Having spent so many years photographing the lush and richly saturated colors of the Nova Scotian coastline i find it interesting that i have lately been leaning towards a black & white treatment of the subject. Maybe it's just the time of year. It is certainly more difficult to ignore the pervasive, deeply saturated colors of this place at the height of the summer season. They douse the eye with their brilliance and permeate your retina with their illuminated insistence. This isn't to say that Nova Scotia is a colorless place in winter. Far for it indeed. But it is, perhaps, toned down to the point where form steps out a bit from behind it's gaudy dress and i can put aside my "chromist" tendencies for grayscale and structure.

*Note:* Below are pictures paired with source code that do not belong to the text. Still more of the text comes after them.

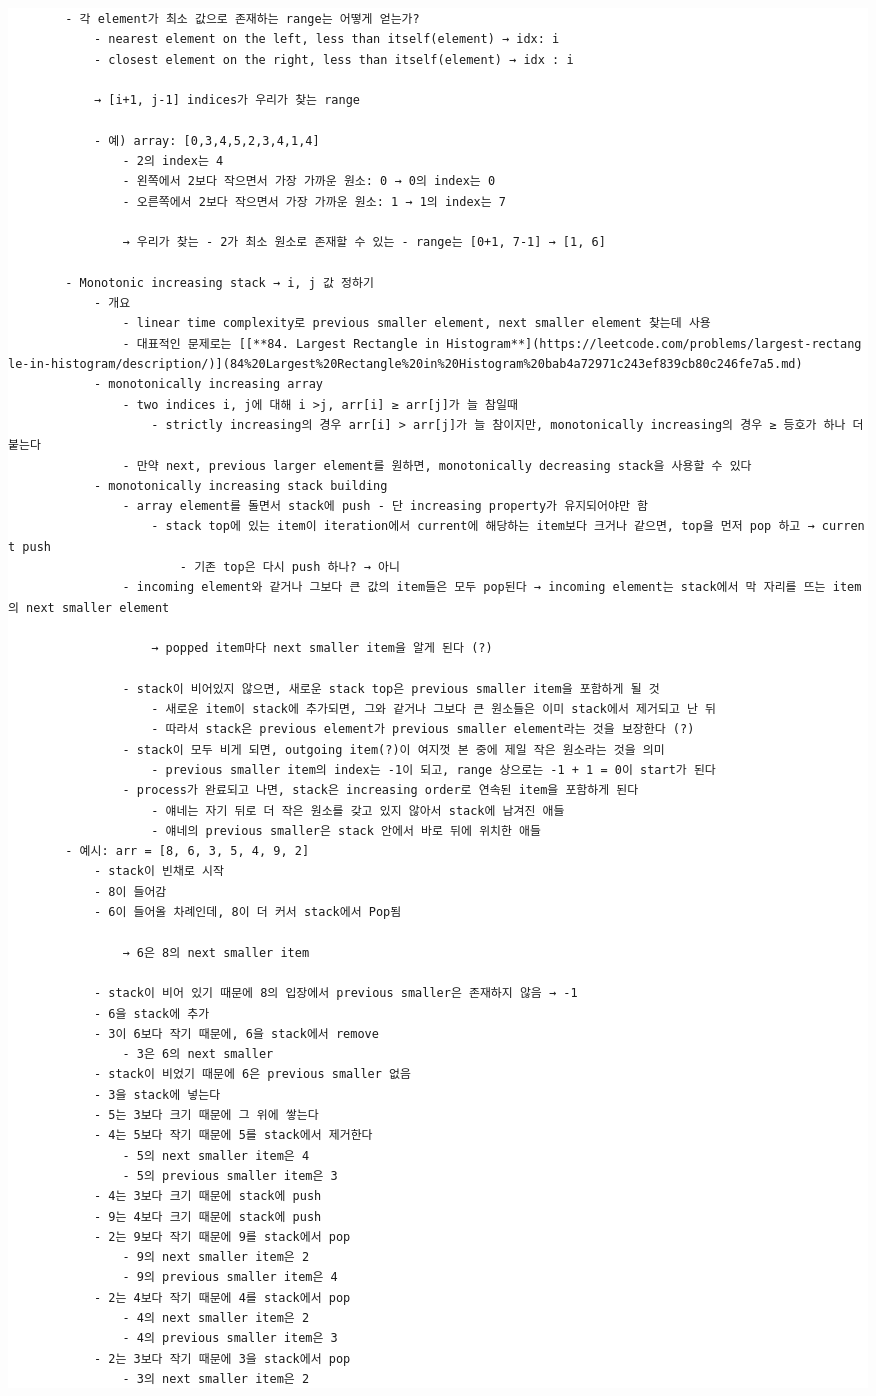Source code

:             - 각 element가 최소 값으로 존재하는 range는 어떻게 얻는가?
                - nearest element on the left, less than itself(element) → idx: i
                - closest element on the right, less than itself(element) → idx : i
                
                → [i+1, j-1] indices가 우리가 찾는 range 
                
                - 예) array: [0,3,4,5,2,3,4,1,4]
                    - 2의 index는 4
                    - 왼쪽에서 2보다 작으면서 가장 가까운 원소: 0 → 0의 index는 0
                    - 오른쪽에서 2보다 작으면서 가장 가까운 원소: 1 → 1의 index는 7
                    
                    → 우리가 찾는 - 2가 최소 원소로 존재할 수 있는 - range는 [0+1, 7-1] → [1, 6]
                    
            - Monotonic increasing stack → i, j 값 정하기
                - 개요
                    - linear time complexity로 previous smaller element, next smaller element 찾는데 사용
                    - 대표적인 문제로는 [[**84. Largest Rectangle in Histogram**](https://leetcode.com/problems/largest-rectangle-in-histogram/description/)](84%20Largest%20Rectangle%20in%20Histogram%20bab4a72971c243ef839cb80c246fe7a5.md)
                - monotonically increasing array
                    - two indices i, j에 대해 i >j, arr[i] ≥ arr[j]가 늘 참일때
                        - strictly increasing의 경우 arr[i] > arr[j]가 늘 참이지만, monotonically increasing의 경우 ≥ 등호가 하나 더 붙는다
                    - 만약 next, previous larger element를 원하면, monotonically decreasing stack을 사용할 수 있다
                - monotonically increasing stack building
                    - array element를 돌면서 stack에 push - 단 increasing property가 유지되어야만 함
                        - stack top에 있는 item이 iteration에서 current에 해당하는 item보다 크거나 같으면, top을 먼저 pop 하고 → current push
                            - 기존 top은 다시 push 하나? → 아니
                    - incoming element와 같거나 그보다 큰 값의 item들은 모두 pop된다 → incoming element는 stack에서 막 자리를 뜨는 item의 next smaller element
                        
                        → popped item마다 next smaller item을 알게 된다 (?)
                        
                    - stack이 비어있지 않으면, 새로운 stack top은 previous smaller item을 포함하게 될 것
                        - 새로운 item이 stack에 추가되면, 그와 같거나 그보다 큰 원소들은 이미 stack에서 제거되고 난 뒤
                        - 따라서 stack은 previous element가 previous smaller element라는 것을 보장한다 (?)
                    - stack이 모두 비게 되면, outgoing item(?)이 여지껏 본 중에 제일 작은 원소라는 것을 의미
                        - previous smaller item의 index는 -1이 되고, range 상으로는 -1 + 1 = 0이 start가 된다
                    - process가 완료되고 나면, stack은 increasing order로 연속된 item을 포함하게 된다
                        - 얘네는 자기 뒤로 더 작은 원소를 갖고 있지 않아서 stack에 남겨진 애들
                        - 얘네의 previous smaller은 stack 안에서 바로 뒤에 위치한 애들
            - 예시: arr = [8, 6, 3, 5, 4, 9, 2]
                - stack이 빈채로 시작
                - 8이 들어감
                - 6이 들어올 차례인데, 8이 더 커서 stack에서 Pop됨
                    
                    → 6은 8의 next smaller item 
                    
                - stack이 비어 있기 때문에 8의 입장에서 previous smaller은 존재하지 않음 → -1
                - 6을 stack에 추가
                - 3이 6보다 작기 때문에, 6을 stack에서 remove
                    - 3은 6의 next smaller
                - stack이 비었기 때문에 6은 previous smaller 없음
                - 3을 stack에 넣는다
                - 5는 3보다 크기 때문에 그 위에 쌓는다
                - 4는 5보다 작기 때문에 5를 stack에서 제거한다
                    - 5의 next smaller item은 4
                    - 5의 previous smaller item은 3
                - 4는 3보다 크기 때문에 stack에 push
                - 9는 4보다 크기 때문에 stack에 push
                - 2는 9보다 작기 때문에 9를 stack에서 pop
                    - 9의 next smaller item은 2
                    - 9의 previous smaller item은 4
                - 2는 4보다 작기 때문에 4를 stack에서 pop
                    - 4의 next smaller item은 2
                    - 4의 previous smaller item은 3
                - 2는 3보다 작기 때문에 3을 stack에서 pop
                    - 3의 next smaller item은 2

(Please click on images for enlarged viewing)
©David Sorcher 2015
Technically this is not the sea, but a barachois off Hirtle's Beach. This is a term used to describe a coastal lake that is separated from the ocean by a narrow strip or sand bar. Often at high tide this bar is breached and fresh water mixes with the salty sea.
©David Sorcher 2015
Hurtles has a greater variety of seaweeds than i have ever seen on any one beach anywhere. I don't know what this one is called, but i love the way i sometimes find it curled up into spiral formations.
©David Sorcher 2015
At the right times of tide and season these many varieties of ocean flora gather in large mounds along the shoreline creating breaks for crashing waves.
©David Sorcher 2015
The surf deposits many other gifts upon the shore. It is not uncommon to find old lobster traps washed up, especially after a good storm. This one came to rest in the grasses that divide the sea from the barachois.
©David Sorcher 2015
Sometimes this stuff reminds me of old, dried up umbilical cords discarded by the mother of the great briny blue herself.
©David Sorcher 2015
I'm not sure how i feel about this new fence that went up along the edge of one of the sandy beach cliffs. I have photographed this particular cliff many times for is natural beauty, unfettered by the intrusions of man. Certainly it has added some interesting leading line to my composition, but i still must mourn the loss of the unspoiled and pristine landscape just a little. My wife tells me i may feel differently about this in a few years once the elements have added a proper weathering to the wood. She may well be correct about that.
©David Sorcher 2015
©David Sorcher 2015
Seaweed, rocks and sand make for nice compositions of textures, form and contrast.
©David Sorcher 2015
Waves crash on mounds of seaweed piled as high as a person... active, fierce and alive in the dead of winter.